Querida Bia, confesso que fiquei acanhado com sua crítica. Gostaria de ressaltar que a alusão à atual facilidade das mulheres não é uma opinião minha, mas que efetivamente tenho escutado, inclusive (ou principalmente) de mulheres, criticando as colegas, digamos assim, porque isso depõe contra a imagem de todas.
Lamento se dei a entender que endosso essa tese. Apenas penso que, se ela existe no imaginário popular, é tolice ignorar o fato, o que me permite produzir o texto como ele se encontra.
Se tenho algum a reparo a fazer em relação às mulheres, faço-o dizendo que já abandonei, há anos, a postura moralista que tinha antes, no campo da sexualidade. Não faço julgamentos sobre quem transa com quem, ou com quantos nem de que forma. Isso está na esfera de liberdade individual, não?
Chamar-me de "pai da Júlia", neste contexto, foi uma alfinetada maldosa. Espero educar a Júlia para que ela saiba se valorizar como ser humano, como mulher, como cidadã. Neste momento, não sei exatamente como fazê-lo, mas confio que vou aprender um pouco a cada dia.

Bia disse...

Querido Yúdice,

não quis ser maldosa. Mas quis sim alfinetá-lo, não há como negar.

Embora tenha entendido perfeitamente que a opinião não era sua, ao transcrevê-la sem reparos, reclamei de você, mesmo não intencionalmente, endossá-la.

Citar a Júlia foi uma diatribe que fiz mais por brincadeira que por maldade, mas desculpo-me, sinceramente.

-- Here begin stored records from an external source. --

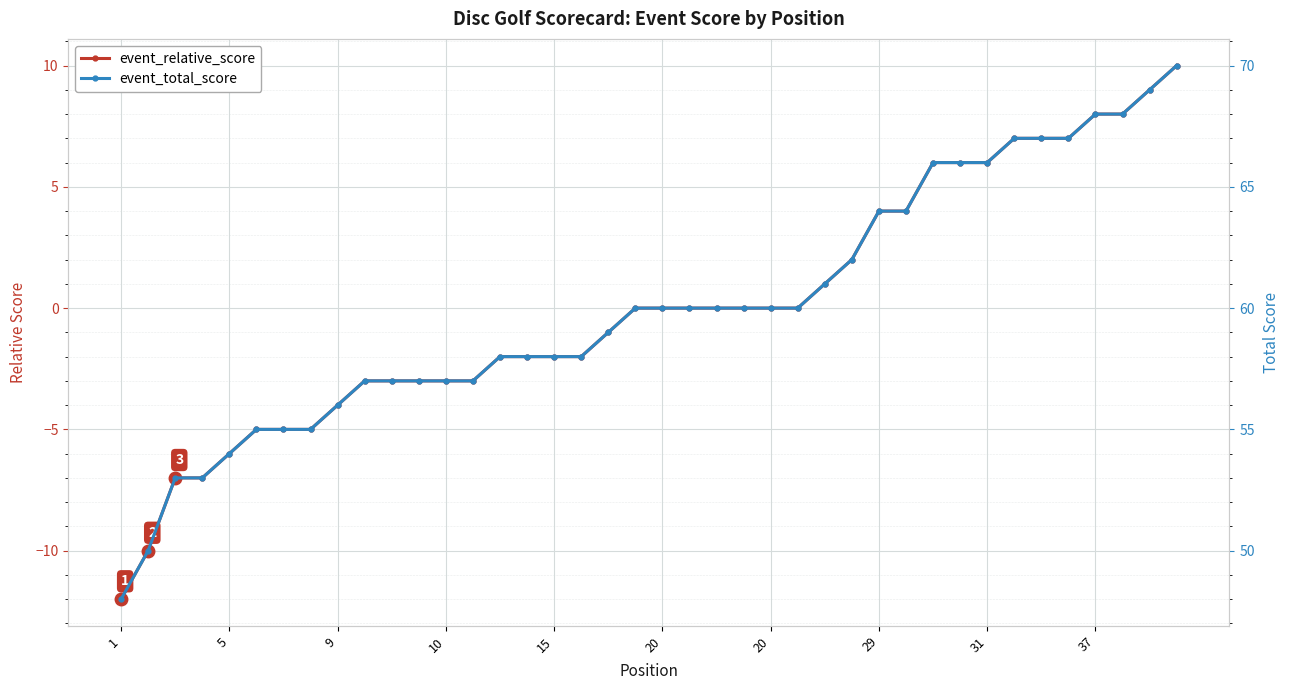

Which series changed the most between 13 and 31?

event_relative_score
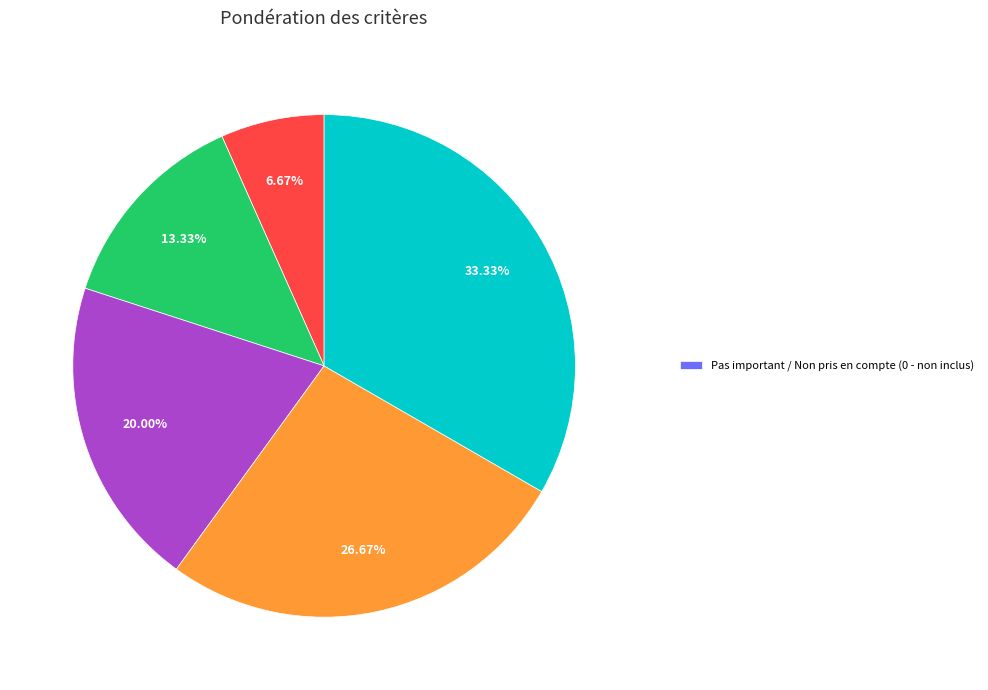

Is there any slice that represents more than half of the pie?

No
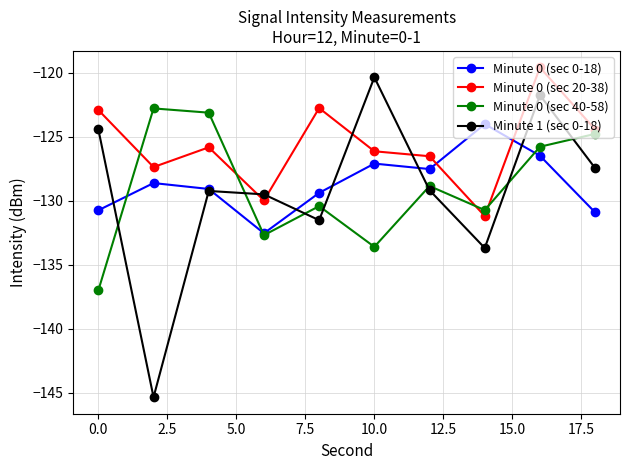

How many intersections are there between Minute 0 (sec 20-38) and Minute 0 (sec 0-18)?

2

Dsculpo-me com você e com ela, afirmando não tenho o menor receio de que você é e será sempre um bom e afetuoso pai.

Abração.

Yúdice Andrade disse...

Espero ter feito um reparo suficiente, Bia. E obrigado quanto a sua fé nos meus dotes paternos. Tomara que seja a voz da experiência!

Anônimo disse...

São os calos do ofício. O cara passa a vida toda contemplando, profissionalmente, digamos, peitos, b..., x... e pernas abertas, que só pode mesmo ficar maluco. É a mesma doidice das novelas da Globo, que só acabam depois que todo mundo come todo mundo. Didaticamente. Depois não querem que o pessoal suba pelas paredes.

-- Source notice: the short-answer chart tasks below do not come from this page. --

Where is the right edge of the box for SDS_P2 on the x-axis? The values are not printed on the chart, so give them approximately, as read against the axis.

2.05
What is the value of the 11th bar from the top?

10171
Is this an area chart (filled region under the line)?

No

Rita Helena Ferreira disse...

Dia desses, em uma conversa de bar, ouvi de dois servidores públicos (homens) os seguintes comentários:

1)"Vocês viram os detalhes do caso do médico? Égua, o cara era pegador, hahahaha"

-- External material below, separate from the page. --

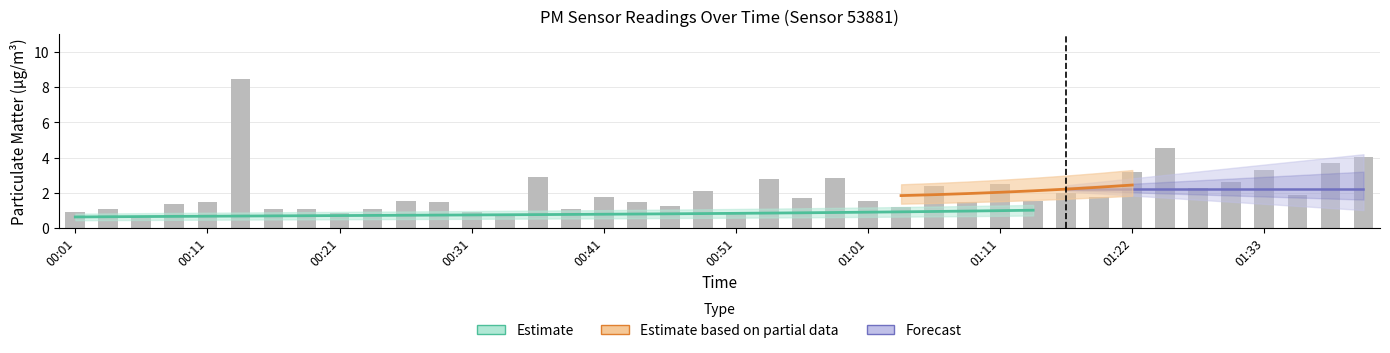

Between 00:38 and 00:03, which is larger?

00:03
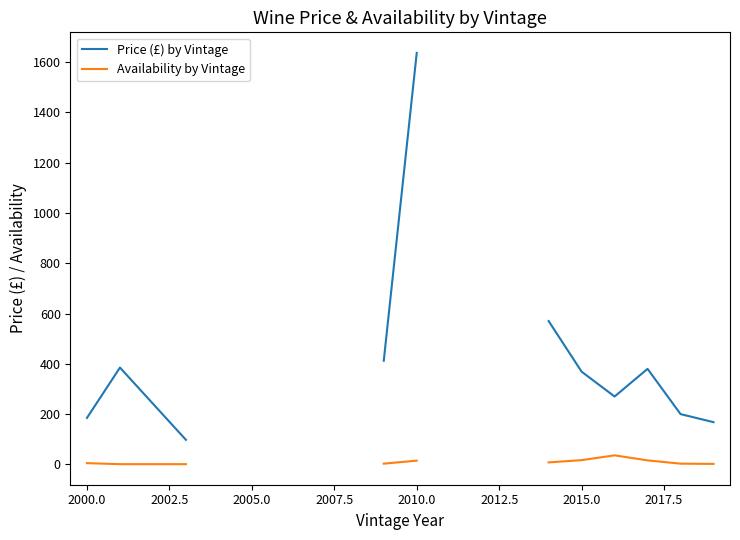

How many data points in Availability by Vintage are above 5?

5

2)"Ahhhh, fala sério... Essas mulheres só aparecem agora falando... Vai ver gostaram..."

Eu, absolutamente chocada, respondi:

Sabe o porquê de não procurarem as autoridades para "denunciar"? Pq sabem que terão grandes chances de encontrar servidores públicos como vocês!

Enfim, é isso. Os anos passam e alguns valores não mudam...

Anônimo disse...

Quem é o tarado das 1:07? quem sabe começando tratamento agora não acabe preso um dia destes?

Yúdice Andrade disse...

Das 13h07, pessoalmente, acredito que os médicos conseguem ver todas as partes de uma mulher de modo profissional e ético. Os que não conseguem são maus profissionais e precisam mudar.
No mais, não é de hoje que se critica a mídia por seu estímulo descarado e irresponsável à licenciosidade.

Rita, minha querida, como homem, considero repugnante esse tipo de atitude. O pior é que ela é absolutamente arraigada no imaginário popular - não só das homens; das mulheres também!
Podes ter certeza que, quando foste embora, esses caras ridicularizaram a tua bronca e, provavelmente, te classificaram como "mal amada", principal diagnóstico do preconceito contra a mulher, que teoricamente só pode ser feliz se tiver um homem por ela.

Não sei se é um tarado, das 11h15. Tomara que não. Com certeza, tratamento ajuda.

Rita Helena Ferreira disse...

Caro Yúdice,

Exatamente! A sorte é que meu bom humor - olha a modéstia - faz com que a conversa sempre avance por outros caminhos, para distrair!

A verdade é que tenho me sentido um ET diante de tantos comportamentos massificados.

E, sinceramente, estou preferindo abstrair muitas vezes a discutir.

Abraços para vc.

Sempre repetitiva: sua filha é linda!